The fact is that neither extreme end of the argument is correct. Our targets are ambitious. But they are also achievable. Getting to 82 per cent is a big lift. It’s not easy. But it’s certainly doable.
It’s doable with the right policies, which we now have, and a laser-like focus on delivering. The former government talked about the need for more transmission but didn’t fund it. Our $20bn Rewiring the Nation plan unlocks important finance. Yes, there are challenges in rolling out transmission infrastructure. But finance was the first hurdle and now we are systematically working through implementation, including strengthening engagement with communities.
Likewise, the previous government waxed lyrical about the need to deliver a capacity investment mechanism, but it couldn’t reach agreement with the states on a delivery model. In our first 12 months we’ve delivered the model and have the first auction well under way. The Capacity Investment Mechanism will conservatively unleash six gigawatts of dispatchable renewable power. There is of course more to do. I recently announced we would develop further sectoral decarbonisation plans. The Energy and Electricity plan will be high on the list.
But, while we are getting on with the job, the latest bout of renewable doomerism comes with a new twist: the boosterism of nuclear energy. It’s hard to think of a worse-fitting solution for Australia than nuclear.
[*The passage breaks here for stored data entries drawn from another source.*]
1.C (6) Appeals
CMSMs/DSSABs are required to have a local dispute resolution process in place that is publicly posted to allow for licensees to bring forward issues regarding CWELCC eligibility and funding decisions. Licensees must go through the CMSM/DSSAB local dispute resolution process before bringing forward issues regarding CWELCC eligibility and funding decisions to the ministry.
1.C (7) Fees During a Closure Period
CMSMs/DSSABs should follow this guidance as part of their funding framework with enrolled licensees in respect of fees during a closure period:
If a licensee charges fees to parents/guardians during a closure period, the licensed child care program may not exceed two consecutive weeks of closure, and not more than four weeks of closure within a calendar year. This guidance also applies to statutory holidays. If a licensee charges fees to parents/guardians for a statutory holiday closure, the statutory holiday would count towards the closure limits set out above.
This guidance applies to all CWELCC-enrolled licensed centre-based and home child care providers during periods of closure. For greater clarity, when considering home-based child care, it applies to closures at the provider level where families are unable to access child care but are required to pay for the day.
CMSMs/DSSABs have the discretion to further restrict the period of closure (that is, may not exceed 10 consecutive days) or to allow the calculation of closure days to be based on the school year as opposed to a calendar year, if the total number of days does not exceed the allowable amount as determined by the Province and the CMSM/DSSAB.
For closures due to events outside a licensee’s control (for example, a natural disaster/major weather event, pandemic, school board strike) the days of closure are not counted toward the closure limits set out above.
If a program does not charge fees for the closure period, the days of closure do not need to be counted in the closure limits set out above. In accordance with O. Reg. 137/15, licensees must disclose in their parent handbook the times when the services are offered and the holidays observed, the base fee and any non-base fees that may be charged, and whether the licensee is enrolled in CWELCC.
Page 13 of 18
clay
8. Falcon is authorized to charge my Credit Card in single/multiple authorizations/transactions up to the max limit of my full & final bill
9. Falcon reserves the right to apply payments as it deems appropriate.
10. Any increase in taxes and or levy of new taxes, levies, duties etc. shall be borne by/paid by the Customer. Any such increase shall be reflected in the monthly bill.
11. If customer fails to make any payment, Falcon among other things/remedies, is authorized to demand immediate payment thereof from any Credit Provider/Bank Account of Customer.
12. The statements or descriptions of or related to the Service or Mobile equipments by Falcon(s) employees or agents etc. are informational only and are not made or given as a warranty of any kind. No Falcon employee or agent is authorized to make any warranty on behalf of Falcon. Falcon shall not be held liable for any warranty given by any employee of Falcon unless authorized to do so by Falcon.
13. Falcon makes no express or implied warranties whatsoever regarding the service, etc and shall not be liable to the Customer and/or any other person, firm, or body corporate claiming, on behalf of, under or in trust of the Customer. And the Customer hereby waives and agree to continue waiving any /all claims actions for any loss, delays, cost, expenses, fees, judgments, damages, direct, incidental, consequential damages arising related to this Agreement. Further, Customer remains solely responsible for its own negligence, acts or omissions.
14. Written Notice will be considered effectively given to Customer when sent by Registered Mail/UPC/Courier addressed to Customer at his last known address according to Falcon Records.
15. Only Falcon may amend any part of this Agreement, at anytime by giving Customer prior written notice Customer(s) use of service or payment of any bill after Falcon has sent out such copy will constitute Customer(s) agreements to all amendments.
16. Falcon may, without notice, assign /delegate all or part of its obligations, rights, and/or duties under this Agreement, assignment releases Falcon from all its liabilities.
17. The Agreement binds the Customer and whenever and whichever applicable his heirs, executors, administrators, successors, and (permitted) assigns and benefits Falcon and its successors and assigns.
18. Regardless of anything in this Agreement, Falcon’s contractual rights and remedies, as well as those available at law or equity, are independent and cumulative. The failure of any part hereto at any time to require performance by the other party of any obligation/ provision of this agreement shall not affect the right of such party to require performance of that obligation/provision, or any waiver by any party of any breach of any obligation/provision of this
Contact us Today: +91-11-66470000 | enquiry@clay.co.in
It’s expensive, slow to build and not a flexible source of peaking and firming.
The joyfully pessimistic tones that fill this opinion page are often accompanied by an attack on Gencost, the independent analysis of the costs of Australia’s potential energy sources. The shadow minister for energy has even referred to it as “Labor’s Gencost”. A regrettable and unbecoming slur against the independence of AEMO and the CSIRO.
But the criticism is misplaced. As AEMO has said in response: “Recent media commentary that AEMO’s Integrated System Plan does not include transmission and storage, as well as generation costs associated with providing electricity to Australian customers, is wrong.”
Small modular reactors are small in one sense only: output. Even supporters of SMRs concede they can produce just 300 megawatts each. They are conservatively priced at at least $5bn each. That is a lot of dollars for not many megawatts.
To listen to the hype, you’d think there are SMRs all around the world and Australia is missing out. In fact there are only two demonstration SMRs in the world: one on a barge in Russia and one in China. There’s not a commercial SMR in operation anywhere in the world. And we are meant to think this is a viable solution for our energy needs in 2030? Peter Dutton can bet his energy plan on this unicorn if he wishes. We won’t be distracted by such nonsense.
I welcome the recognition that our plan to lift renewable energy to 82 per cent of our grid is ambitious. It is. A bit of ambition is exactly what our country needs after 10 years of denial and delay. Getting on with that ambition is exactly what we intend to do.
Chris Bowen is Minister for Climate Change and Energy.